> [Teks Bacaan]:
****************************************

Senin, 20 Oktober 2008

Dampak Krisis Terhadap Sektor Riil


Oleh: Iman Sugema

Ada persepsi yang kuat di kalangan pemerintahan bahwa krisis finansial global tidak akan terlalu berpengaruh terhadap perekonomian nasional. Alasannya adalah fundamental ekonomi kita kuat dan sektor perbankan tidaklah serentan 10 tahun yang lalu. Selain itu, episentrum krisis berada jauh dari kita.

Saya agak kurang paham mengenai landasan teoretis argumen tersebut. Pengalaman menunjukkan bahwa kita sering gagal untuk mendefinisikan fundamental ekonomi yang relevan untuk menangkis krisis. Krisis finansial global tak bisa ditangkis dengan pertumbuhan ekonomi, suku bunga, ataupun inflasi. Negara-negara yang memiliki kinerja ekonomi yang baik, seperti Korea dan Cina juga mengalami imbas yang lebih parah dibandingkan kita.

Selain itu, kerentanan juga bisa timbul oleh kenyataan bahwa sektor perbankan, asuransi, dan pasar modal didominasi oleh pelaku asing. Mereka sekarang sedang mengalami kesulitan di negaranya masing-masing dan tidak ada jaminan bahwa masalah mereka sebagian dialihkan ke Indonesia. Caranya, yaitu dengan menyedot likuiditas dari Indonesia untuk menutupi cash flow perusahaan induk.

Yang menjadi perhatian kita sekarang ini seharusnya tidak hanya sebatas kebijakan di sektor keuangan. Sektor riil juga harus kita amankan karena dampak negatifnya sudah mulai terasa. Antisipasi dampak di sektor riil menjadi sangat penting karena sebagian besar negara maju telah betul-betul merasakannya dengan cukup jelas.

****************************************

> [Catatan Kumpulan Data]:
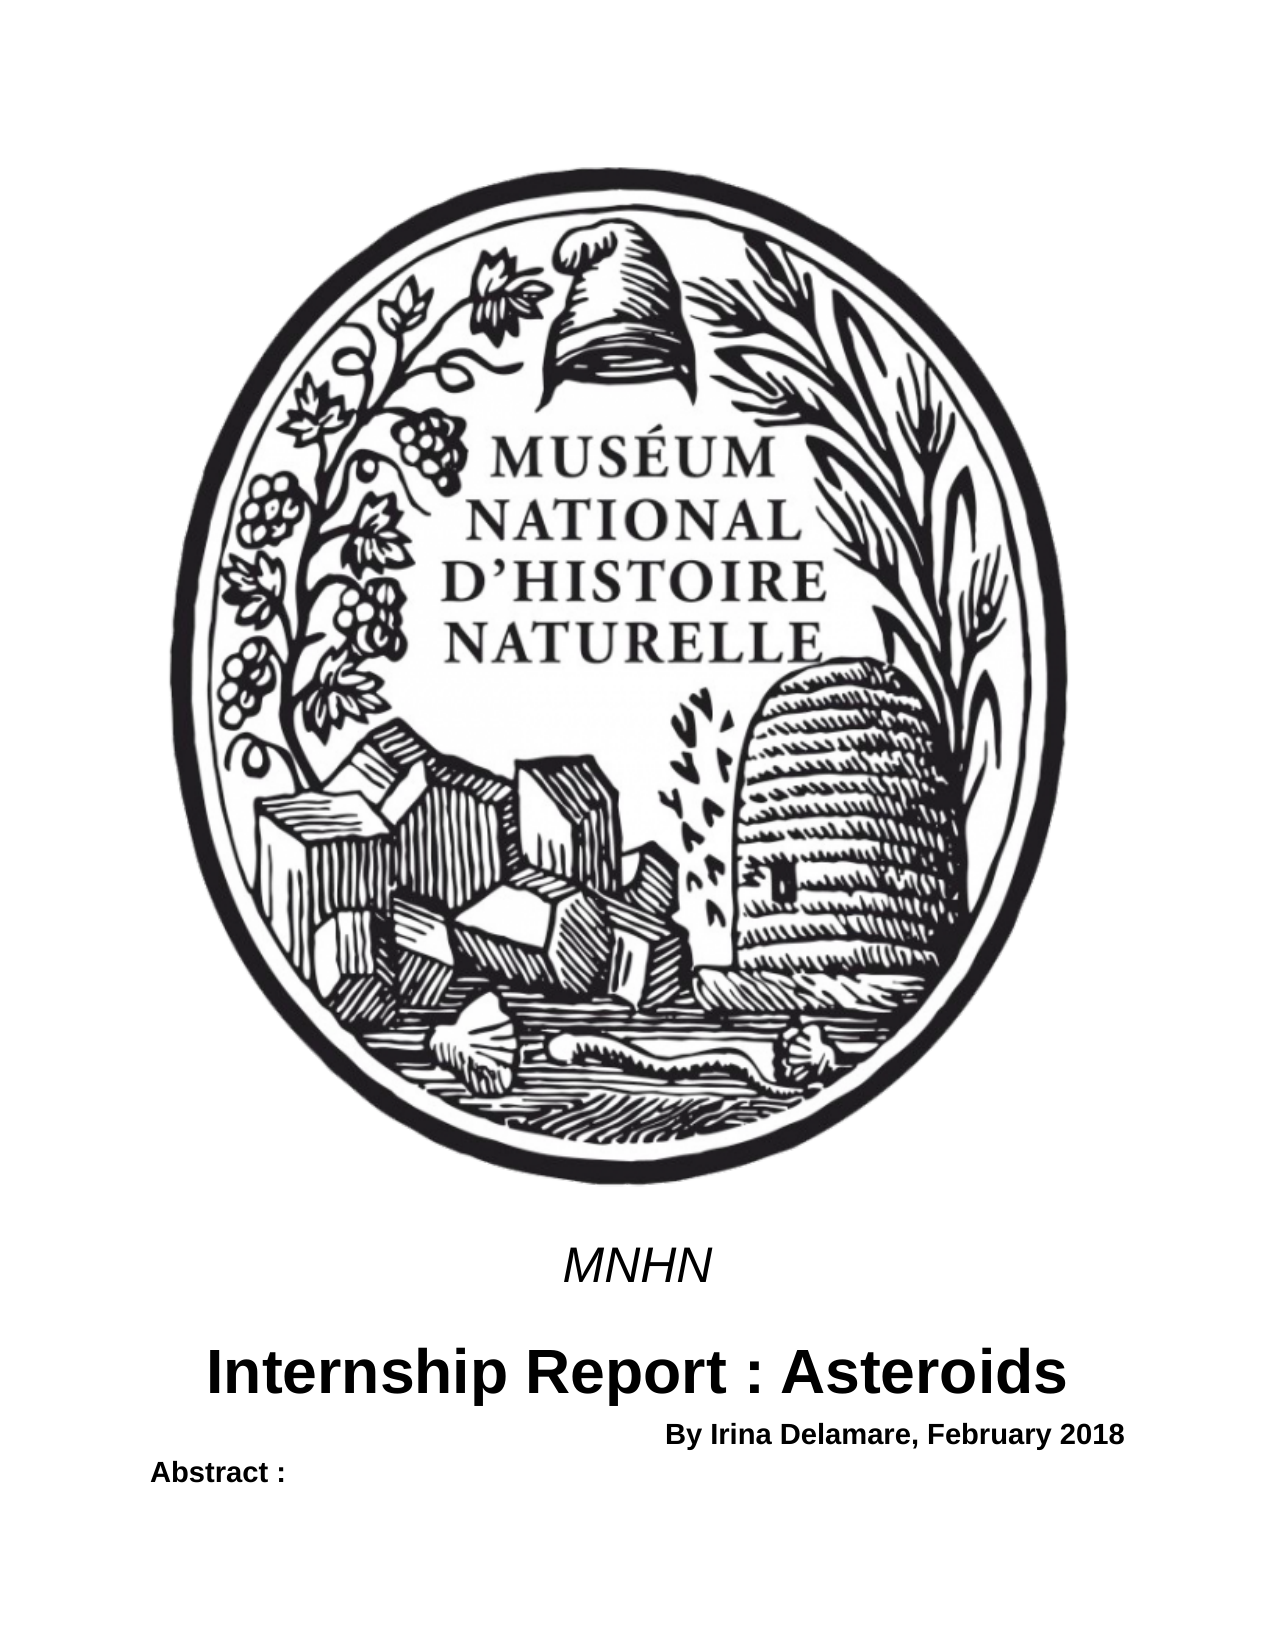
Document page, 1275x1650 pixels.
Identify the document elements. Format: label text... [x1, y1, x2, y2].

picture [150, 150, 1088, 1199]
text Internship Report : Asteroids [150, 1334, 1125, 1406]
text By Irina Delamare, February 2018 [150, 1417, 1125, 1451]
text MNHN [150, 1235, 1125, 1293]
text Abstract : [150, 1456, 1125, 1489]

****************************************

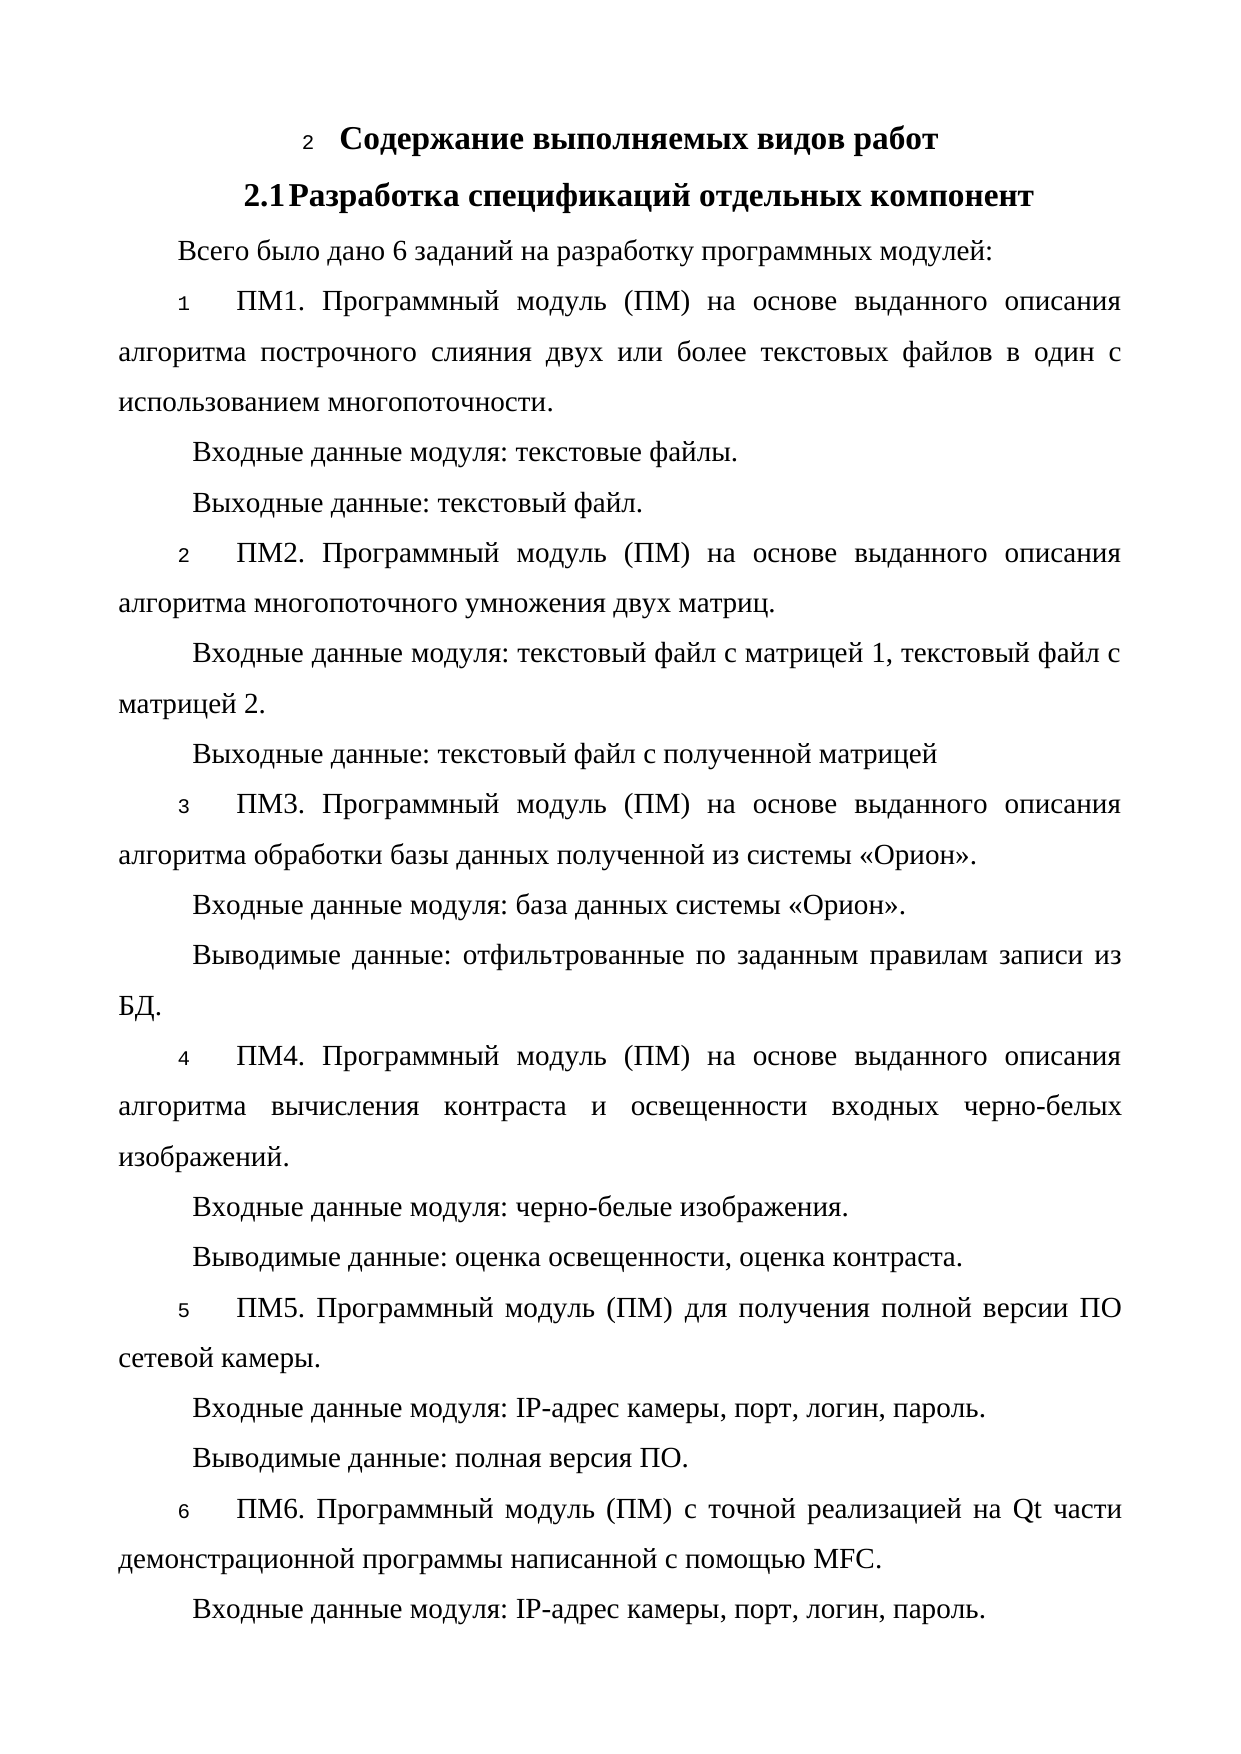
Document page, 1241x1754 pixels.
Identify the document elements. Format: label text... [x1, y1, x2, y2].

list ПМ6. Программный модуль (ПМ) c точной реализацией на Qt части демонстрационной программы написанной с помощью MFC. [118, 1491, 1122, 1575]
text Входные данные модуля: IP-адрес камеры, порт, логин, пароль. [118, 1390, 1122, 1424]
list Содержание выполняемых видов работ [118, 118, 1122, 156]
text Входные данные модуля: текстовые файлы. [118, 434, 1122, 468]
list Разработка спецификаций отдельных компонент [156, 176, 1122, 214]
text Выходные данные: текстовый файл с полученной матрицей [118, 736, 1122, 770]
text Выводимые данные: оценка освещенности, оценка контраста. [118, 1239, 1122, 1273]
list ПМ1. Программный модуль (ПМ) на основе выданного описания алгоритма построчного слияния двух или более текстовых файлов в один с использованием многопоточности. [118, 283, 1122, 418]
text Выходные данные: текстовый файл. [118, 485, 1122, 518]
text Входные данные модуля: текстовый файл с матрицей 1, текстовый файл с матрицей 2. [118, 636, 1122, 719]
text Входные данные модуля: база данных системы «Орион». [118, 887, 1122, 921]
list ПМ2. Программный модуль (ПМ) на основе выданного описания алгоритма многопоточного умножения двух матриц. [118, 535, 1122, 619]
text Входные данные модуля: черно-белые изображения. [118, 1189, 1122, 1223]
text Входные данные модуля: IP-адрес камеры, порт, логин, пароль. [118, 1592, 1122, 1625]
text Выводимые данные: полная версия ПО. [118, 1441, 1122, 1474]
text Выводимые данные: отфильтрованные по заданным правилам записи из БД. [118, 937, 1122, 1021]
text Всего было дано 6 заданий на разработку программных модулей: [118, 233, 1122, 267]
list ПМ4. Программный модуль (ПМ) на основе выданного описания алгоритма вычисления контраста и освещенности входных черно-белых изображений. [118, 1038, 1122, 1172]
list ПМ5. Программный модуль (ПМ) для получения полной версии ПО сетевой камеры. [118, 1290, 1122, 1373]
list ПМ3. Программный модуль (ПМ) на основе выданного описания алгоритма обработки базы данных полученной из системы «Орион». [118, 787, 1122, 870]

****************************************

> [Soal dan Tugas]:
1) Dalam artikel tentang dampak krisis terhadap sektor riil, negara mana saja yang disebut berkinerja ekonomi baik tetapi mengalami imbas lebih parah dibandingkan kita?
2) Kutiplah bagian artikel tentang dampak krisis terhadap sektor riil di antara "Selain itu, kerentanan" dan "dengan cukup jelas.", termasuk kedua batas itu.

> [Jawaban per Tugas]:
1) Korea dan Cina.

2)
Selain itu, kerentanan juga bisa timbul oleh kenyataan bahwa sektor perbankan, asuransi, dan pasar modal didominasi oleh pelaku asing. Mereka sekarang sedang mengalami kesulitan di negaranya masing-masing dan tidak ada jaminan bahwa masalah mereka sebagian dialihkan ke Indonesia. Caranya, yaitu dengan menyedot likuiditas dari Indonesia untuk menutupi cash flow perusahaan induk.

Yang menjadi perhatian kita sekarang ini seharusnya tidak hanya sebatas kebijakan di sektor keuangan. Sektor riil juga harus kita amankan karena dampak negatifnya sudah mulai terasa. Antisipasi dampak di sektor riil menjadi sangat penting karena sebagian besar negara maju telah betul-betul merasakannya dengan cukup jelas.